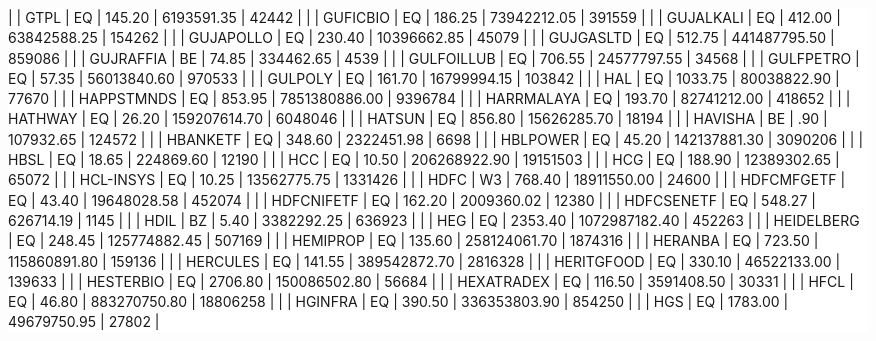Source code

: |  | GTPL | EQ | 145.20 | 6193591.35 | 42442 |
|  | GUFICBIO | EQ | 186.25 | 73942212.05 | 391559 |
|  | GUJALKALI | EQ | 412.00 | 63842588.25 | 154262 |
|  | GUJAPOLLO | EQ | 230.40 | 10396662.85 | 45079 |
|  | GUJGASLTD | EQ | 512.75 | 441487795.50 | 859086 |
|  | GUJRAFFIA | BE | 74.85 | 334462.65 | 4539 |
|  | GULFOILLUB | EQ | 706.55 | 24577797.55 | 34568 |
|  | GULFPETRO | EQ | 57.35 | 56013840.60 | 970533 |
|  | GULPOLY | EQ | 161.70 | 16799994.15 | 103842 |
|  | HAL | EQ | 1033.75 | 80038822.90 | 77670 |
|  | HAPPSTMNDS | EQ | 853.95 | 7851380886.00 | 9396784 |
|  | HARRMALAYA | EQ | 193.70 | 82741212.00 | 418652 |
|  | HATHWAY | EQ | 26.20 | 159207614.70 | 6048046 |
|  | HATSUN | EQ | 856.80 | 15626285.70 | 18194 |
|  | HAVISHA | BE | .90 | 107932.65 | 124572 |
|  | HBANKETF | EQ | 348.60 | 2322451.98 | 6698 |
|  | HBLPOWER | EQ | 45.20 | 142137881.30 | 3090206 |
|  | HBSL | EQ | 18.65 | 224869.60 | 12190 |
|  | HCC | EQ | 10.50 | 206268922.90 | 19151503 |
|  | HCG | EQ | 188.90 | 12389302.65 | 65072 |
|  | HCL-INSYS | EQ | 10.25 | 13562775.75 | 1331426 |
|  | HDFC | W3 | 768.40 | 18911550.00 | 24600 |
|  | HDFCMFGETF | EQ | 43.40 | 19648028.58 | 452074 |
|  | HDFCNIFETF | EQ | 162.20 | 2009360.02 | 12380 |
|  | HDFCSENETF | EQ | 548.27 | 626714.19 | 1145 |
|  | HDIL | BZ | 5.40 | 3382292.25 | 636923 |
|  | HEG | EQ | 2353.40 | 1072987182.40 | 452263 |
|  | HEIDELBERG | EQ | 248.45 | 125774882.45 | 507169 |
|  | HEMIPROP | EQ | 135.60 | 258124061.70 | 1874316 |
|  | HERANBA | EQ | 723.50 | 115860891.80 | 159136 |
|  | HERCULES | EQ | 141.55 | 389542872.70 | 2816328 |
|  | HERITGFOOD | EQ | 330.10 | 46522133.00 | 139633 |
|  | HESTERBIO | EQ | 2706.80 | 150086502.80 | 56684 |
|  | HEXATRADEX | EQ | 116.50 | 3591408.50 | 30331 |
|  | HFCL | EQ | 46.80 | 883270750.80 | 18806258 |
|  | HGINFRA | EQ | 390.50 | 336353803.90 | 854250 |
|  | HGS | EQ | 1783.00 | 49679750.95 | 27802 |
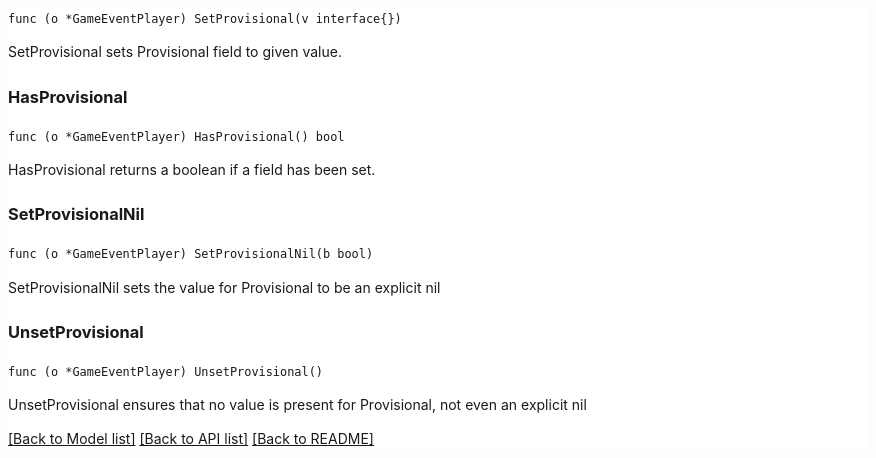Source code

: `func (o *GameEventPlayer) SetProvisional(v interface{})`

SetProvisional sets Provisional field to given value.

### HasProvisional

`func (o *GameEventPlayer) HasProvisional() bool`

HasProvisional returns a boolean if a field has been set.

### SetProvisionalNil

`func (o *GameEventPlayer) SetProvisionalNil(b bool)`

 SetProvisionalNil sets the value for Provisional to be an explicit nil

### UnsetProvisional
`func (o *GameEventPlayer) UnsetProvisional()`

UnsetProvisional ensures that no value is present for Provisional, not even an explicit nil

[[Back to Model list]](../README.md#documentation-for-models) [[Back to API list]](../README.md#documentation-for-api-endpoints) [[Back to README]](../README.md)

### REQUEST
Reproduce the text of both records above line for line, leaving out the pictures.

### WRITTEN ANSWER
Source code

: |  | GTPL | EQ | 145.20 | 6193591.35 | 42442 |
|  | GUFICBIO | EQ | 186.25 | 73942212.05 | 391559 |
|  | GUJALKALI | EQ | 412.00 | 63842588.25 | 154262 |
|  | GUJAPOLLO | EQ | 230.40 | 10396662.85 | 45079 |
|  | GUJGASLTD | EQ | 512.75 | 441487795.50 | 859086 |
|  | GUJRAFFIA | BE | 74.85 | 334462.65 | 4539 |
|  | GULFOILLUB | EQ | 706.55 | 24577797.55 | 34568 |
|  | GULFPETRO | EQ | 57.35 | 56013840.60 | 970533 |
|  | GULPOLY | EQ | 161.70 | 16799994.15 | 103842 |
|  | HAL | EQ | 1033.75 | 80038822.90 | 77670 |
|  | HAPPSTMNDS | EQ | 853.95 | 7851380886.00 | 9396784 |
|  | HARRMALAYA | EQ | 193.70 | 82741212.00 | 418652 |
|  | HATHWAY | EQ | 26.20 | 159207614.70 | 6048046 |
|  | HATSUN | EQ | 856.80 | 15626285.70 | 18194 |
|  | HAVISHA | BE | .90 | 107932.65 | 124572 |
|  | HBANKETF | EQ | 348.60 | 2322451.98 | 6698 |
|  | HBLPOWER | EQ | 45.20 | 142137881.30 | 3090206 |
|  | HBSL | EQ | 18.65 | 224869.60 | 12190 |
|  | HCC | EQ | 10.50 | 206268922.90 | 19151503 |
|  | HCG | EQ | 188.90 | 12389302.65 | 65072 |
|  | HCL-INSYS | EQ | 10.25 | 13562775.75 | 1331426 |
|  | HDFC | W3 | 768.40 | 18911550.00 | 24600 |
|  | HDFCMFGETF | EQ | 43.40 | 19648028.58 | 452074 |
|  | HDFCNIFETF | EQ | 162.20 | 2009360.02 | 12380 |
|  | HDFCSENETF | EQ | 548.27 | 626714.19 | 1145 |
|  | HDIL | BZ | 5.40 | 3382292.25 | 636923 |
|  | HEG | EQ | 2353.40 | 1072987182.40 | 452263 |
|  | HEIDELBERG | EQ | 248.45 | 125774882.45 | 507169 |
|  | HEMIPROP | EQ | 135.60 | 258124061.70 | 1874316 |
|  | HERANBA | EQ | 723.50 | 115860891.80 | 159136 |
|  | HERCULES | EQ | 141.55 | 389542872.70 | 2816328 |
|  | HERITGFOOD | EQ | 330.10 | 46522133.00 | 139633 |
|  | HESTERBIO | EQ | 2706.80 | 150086502.80 | 56684 |
|  | HEXATRADEX | EQ | 116.50 | 3591408.50 | 30331 |
|  | HFCL | EQ | 46.80 | 883270750.80 | 18806258 |
|  | HGINFRA | EQ | 390.50 | 336353803.90 | 854250 |
|  | HGS | EQ | 1783.00 | 49679750.95 | 27802 |
Source code

: `func (o *GameEventPlayer) SetProvisional(v interface{})`

SetProvisional sets Provisional field to given value.

### HasProvisional

`func (o *GameEventPlayer) HasProvisional() bool`

HasProvisional returns a boolean if a field has been set.

### SetProvisionalNil

`func (o *GameEventPlayer) SetProvisionalNil(b bool)`

 SetProvisionalNil sets the value for Provisional to be an explicit nil

### UnsetProvisional
`func (o *GameEventPlayer) UnsetProvisional()`

UnsetProvisional ensures that no value is present for Provisional, not even an explicit nil

[[Back to Model list]](../README.md#documentation-for-models) [[Back to API list]](../README.md#documentation-for-api-endpoints) [[Back to README]](../README.md)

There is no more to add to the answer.